Mammoet has completed a rapid headframe replacement at BHP’s Jansen potash project in Saskatchewan, using modular construction and self-propelled transporters to exchange a critical shaft structure without letting site complexity swallow the schedule.
The job centred on removing the lower section of an existing headframe and installing a far larger replacement to lift future mining capacity. Mammoet said the old unit weighed 796 tonnes, while the new headframe section came in at 2,090 tonnes and had to be manoeuvred into a tight footprint that also required docking into a staircase tower building. Before that installation, the company also handled the lift of a 60-tonne staircase tower module inside the structure using strand jacks, cranes, and a custom winch arrangement.
Most of the new steelwork was prefabricated in Alberta and transported to site in sections, an approach that reduced site labour and let fabrication run in parallel with preparatory works. At Jansen, however, the ground conditions were no small detail. Mammoet carried out route testing with SPMTs and counterweights, then mobilised more than 400 crane mats after identifying soft ground between the laydown area and the shaft. Additional shoring was installed at basement level near the shaft opening so the new structure could be set down without overloading the works below.
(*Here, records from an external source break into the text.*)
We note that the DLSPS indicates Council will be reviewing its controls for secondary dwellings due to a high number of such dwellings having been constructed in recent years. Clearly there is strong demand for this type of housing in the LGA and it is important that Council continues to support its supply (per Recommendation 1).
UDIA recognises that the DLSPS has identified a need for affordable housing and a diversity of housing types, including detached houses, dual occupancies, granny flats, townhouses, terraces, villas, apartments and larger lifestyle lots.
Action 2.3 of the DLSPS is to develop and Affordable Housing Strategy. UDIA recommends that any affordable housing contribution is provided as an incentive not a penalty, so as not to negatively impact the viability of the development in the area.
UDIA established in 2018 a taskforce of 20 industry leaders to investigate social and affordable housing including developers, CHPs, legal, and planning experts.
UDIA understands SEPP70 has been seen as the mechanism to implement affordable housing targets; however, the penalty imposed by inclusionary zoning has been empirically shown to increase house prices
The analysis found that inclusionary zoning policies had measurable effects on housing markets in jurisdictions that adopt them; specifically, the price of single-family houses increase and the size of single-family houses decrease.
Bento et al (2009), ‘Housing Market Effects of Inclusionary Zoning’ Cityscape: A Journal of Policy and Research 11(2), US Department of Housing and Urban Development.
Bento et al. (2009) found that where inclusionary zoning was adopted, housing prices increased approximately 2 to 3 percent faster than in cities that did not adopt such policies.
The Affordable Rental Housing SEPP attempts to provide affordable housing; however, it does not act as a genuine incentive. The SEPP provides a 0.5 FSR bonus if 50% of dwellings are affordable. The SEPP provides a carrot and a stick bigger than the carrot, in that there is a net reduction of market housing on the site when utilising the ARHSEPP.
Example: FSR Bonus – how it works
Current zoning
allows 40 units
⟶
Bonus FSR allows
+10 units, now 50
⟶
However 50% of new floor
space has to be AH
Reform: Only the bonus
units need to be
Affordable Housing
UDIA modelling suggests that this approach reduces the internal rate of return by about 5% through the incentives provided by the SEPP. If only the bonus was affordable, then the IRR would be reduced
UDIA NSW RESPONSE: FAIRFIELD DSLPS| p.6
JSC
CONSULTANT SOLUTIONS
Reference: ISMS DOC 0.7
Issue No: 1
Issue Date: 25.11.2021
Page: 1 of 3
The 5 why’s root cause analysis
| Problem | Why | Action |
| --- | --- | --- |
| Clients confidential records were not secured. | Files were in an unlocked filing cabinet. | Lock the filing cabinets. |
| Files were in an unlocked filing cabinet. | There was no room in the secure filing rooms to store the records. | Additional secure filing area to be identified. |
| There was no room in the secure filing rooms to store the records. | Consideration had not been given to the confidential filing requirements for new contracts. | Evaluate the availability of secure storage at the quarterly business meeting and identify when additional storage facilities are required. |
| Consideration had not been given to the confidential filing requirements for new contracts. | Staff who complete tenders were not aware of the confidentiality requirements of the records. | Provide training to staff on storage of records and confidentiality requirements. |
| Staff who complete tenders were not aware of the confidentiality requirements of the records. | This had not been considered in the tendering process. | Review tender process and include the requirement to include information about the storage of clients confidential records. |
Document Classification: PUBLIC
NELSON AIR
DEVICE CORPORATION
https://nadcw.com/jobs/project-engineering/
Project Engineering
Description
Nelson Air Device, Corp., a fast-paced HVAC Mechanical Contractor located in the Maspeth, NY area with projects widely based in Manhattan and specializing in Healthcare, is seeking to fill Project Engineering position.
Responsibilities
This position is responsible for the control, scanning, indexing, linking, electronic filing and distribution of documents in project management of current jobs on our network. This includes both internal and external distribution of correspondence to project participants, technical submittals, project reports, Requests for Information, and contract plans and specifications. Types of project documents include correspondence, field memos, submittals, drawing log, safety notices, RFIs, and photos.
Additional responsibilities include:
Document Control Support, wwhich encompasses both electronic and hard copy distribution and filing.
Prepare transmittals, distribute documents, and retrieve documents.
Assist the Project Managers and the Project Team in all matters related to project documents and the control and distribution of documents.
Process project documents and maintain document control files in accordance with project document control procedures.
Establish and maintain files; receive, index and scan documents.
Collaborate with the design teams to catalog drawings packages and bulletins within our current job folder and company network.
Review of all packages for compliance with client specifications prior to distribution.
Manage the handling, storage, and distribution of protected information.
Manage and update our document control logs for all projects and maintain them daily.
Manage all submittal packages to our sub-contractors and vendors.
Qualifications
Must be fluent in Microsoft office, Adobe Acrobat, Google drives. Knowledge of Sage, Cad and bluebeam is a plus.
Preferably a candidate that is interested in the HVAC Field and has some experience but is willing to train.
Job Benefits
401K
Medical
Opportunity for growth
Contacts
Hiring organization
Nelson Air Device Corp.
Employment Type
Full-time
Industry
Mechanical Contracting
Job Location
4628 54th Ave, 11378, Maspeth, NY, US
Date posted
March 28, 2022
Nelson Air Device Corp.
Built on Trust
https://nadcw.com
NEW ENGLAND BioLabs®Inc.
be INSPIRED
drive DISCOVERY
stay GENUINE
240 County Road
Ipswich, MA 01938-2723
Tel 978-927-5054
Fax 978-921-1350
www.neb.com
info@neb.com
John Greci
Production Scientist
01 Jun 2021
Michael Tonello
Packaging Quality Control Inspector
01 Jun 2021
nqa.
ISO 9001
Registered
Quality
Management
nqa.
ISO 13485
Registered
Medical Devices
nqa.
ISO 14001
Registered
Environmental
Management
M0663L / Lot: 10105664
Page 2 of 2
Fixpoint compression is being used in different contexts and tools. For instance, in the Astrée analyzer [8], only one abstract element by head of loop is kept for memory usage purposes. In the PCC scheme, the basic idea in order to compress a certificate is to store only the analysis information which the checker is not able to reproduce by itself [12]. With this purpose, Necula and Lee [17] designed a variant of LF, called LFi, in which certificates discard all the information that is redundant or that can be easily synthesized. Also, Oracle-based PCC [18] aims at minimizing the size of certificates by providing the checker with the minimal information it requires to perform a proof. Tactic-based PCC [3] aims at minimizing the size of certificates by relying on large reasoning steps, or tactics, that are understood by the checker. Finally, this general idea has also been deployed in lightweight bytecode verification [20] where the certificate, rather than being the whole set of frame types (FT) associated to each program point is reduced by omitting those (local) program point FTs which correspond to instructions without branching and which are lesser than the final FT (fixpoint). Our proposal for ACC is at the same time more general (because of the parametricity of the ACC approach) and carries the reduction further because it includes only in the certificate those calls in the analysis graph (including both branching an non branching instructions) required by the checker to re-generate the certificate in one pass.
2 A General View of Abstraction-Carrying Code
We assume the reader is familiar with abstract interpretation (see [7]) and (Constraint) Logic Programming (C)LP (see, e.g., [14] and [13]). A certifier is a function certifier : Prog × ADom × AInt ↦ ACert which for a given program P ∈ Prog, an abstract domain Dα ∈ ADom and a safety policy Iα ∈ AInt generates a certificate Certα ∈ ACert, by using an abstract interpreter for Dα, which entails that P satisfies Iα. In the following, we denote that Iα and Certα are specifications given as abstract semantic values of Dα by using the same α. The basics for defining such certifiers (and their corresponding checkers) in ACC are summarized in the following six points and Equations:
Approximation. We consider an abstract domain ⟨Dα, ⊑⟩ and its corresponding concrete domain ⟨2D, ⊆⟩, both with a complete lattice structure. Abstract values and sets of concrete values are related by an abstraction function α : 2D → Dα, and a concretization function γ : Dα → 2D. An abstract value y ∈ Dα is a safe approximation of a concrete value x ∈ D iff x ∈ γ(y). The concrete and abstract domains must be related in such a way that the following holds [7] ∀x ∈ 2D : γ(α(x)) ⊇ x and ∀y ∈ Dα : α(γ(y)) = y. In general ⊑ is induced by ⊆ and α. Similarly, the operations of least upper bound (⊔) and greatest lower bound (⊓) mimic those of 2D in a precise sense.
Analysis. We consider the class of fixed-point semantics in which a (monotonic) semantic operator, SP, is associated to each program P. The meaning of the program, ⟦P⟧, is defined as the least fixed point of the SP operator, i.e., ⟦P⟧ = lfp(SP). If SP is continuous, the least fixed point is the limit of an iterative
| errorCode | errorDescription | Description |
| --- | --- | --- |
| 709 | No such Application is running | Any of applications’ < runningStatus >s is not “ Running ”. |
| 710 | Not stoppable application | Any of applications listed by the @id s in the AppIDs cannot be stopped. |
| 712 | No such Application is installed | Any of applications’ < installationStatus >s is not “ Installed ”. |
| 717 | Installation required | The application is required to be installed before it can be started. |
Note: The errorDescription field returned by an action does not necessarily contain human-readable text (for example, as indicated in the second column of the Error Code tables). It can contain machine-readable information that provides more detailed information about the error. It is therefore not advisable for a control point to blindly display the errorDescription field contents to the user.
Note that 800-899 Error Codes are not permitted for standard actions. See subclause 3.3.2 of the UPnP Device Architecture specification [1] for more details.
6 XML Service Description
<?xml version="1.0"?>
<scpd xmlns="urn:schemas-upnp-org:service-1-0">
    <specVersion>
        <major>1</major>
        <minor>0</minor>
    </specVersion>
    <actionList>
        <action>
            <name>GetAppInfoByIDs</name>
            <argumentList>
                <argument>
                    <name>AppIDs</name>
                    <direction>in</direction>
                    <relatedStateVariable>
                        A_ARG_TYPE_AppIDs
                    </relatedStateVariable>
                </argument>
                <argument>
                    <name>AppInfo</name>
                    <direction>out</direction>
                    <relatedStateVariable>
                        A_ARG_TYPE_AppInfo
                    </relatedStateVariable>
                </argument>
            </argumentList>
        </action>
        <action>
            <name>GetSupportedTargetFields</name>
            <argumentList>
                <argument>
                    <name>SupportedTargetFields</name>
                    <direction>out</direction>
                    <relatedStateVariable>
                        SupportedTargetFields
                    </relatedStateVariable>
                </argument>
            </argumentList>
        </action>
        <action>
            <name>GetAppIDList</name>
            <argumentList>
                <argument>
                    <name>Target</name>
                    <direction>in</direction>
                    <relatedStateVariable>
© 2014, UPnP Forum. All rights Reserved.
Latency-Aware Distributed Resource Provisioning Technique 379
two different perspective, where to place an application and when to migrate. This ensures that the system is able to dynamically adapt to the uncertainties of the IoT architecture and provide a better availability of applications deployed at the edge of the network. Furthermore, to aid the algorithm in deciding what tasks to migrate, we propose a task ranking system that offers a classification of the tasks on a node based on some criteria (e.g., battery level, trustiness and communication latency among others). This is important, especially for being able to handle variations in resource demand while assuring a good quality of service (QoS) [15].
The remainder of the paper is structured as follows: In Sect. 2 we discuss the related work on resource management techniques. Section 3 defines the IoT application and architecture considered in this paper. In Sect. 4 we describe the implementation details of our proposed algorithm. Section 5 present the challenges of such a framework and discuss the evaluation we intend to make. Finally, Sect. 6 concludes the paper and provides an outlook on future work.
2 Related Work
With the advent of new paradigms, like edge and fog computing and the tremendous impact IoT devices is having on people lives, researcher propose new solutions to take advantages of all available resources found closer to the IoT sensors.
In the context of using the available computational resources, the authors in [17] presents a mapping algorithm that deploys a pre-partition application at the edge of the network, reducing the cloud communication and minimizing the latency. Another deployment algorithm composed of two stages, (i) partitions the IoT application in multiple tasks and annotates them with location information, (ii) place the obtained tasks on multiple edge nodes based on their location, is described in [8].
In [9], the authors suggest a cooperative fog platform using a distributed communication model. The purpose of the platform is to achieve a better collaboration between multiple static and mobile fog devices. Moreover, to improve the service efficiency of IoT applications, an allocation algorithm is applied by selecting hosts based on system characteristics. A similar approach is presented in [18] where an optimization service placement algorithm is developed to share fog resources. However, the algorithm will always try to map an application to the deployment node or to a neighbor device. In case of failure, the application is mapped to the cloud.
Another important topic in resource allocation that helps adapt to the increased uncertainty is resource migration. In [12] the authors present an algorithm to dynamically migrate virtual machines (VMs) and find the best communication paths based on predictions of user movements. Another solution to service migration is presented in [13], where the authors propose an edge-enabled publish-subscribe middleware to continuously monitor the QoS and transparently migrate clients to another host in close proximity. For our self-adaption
“We had to find a trailer configuration where we could carry the additional weight, be under the permissible ground-bearing pressure, plus be short enough to not clash with the existing structure,” said Mike de Wilde, Project Manager at Mammoet. That constraint drove the final transport set-up: double SPMT trains configured for both load capacity and geometry, then aligned to guidance lasers so the headframe could be lowered onto its engineered bolt pattern with almost no room for drift.
The replacement work lands as BHP pushes Jansen toward first production in mid-2027. Once Stage 2 is ramped up, the mine is expected to reach roughly 8.5 million tonnes of potash a year, making construction decisions around shaft infrastructure, materials handling, and modular execution more than just an exercise in heavy lifting.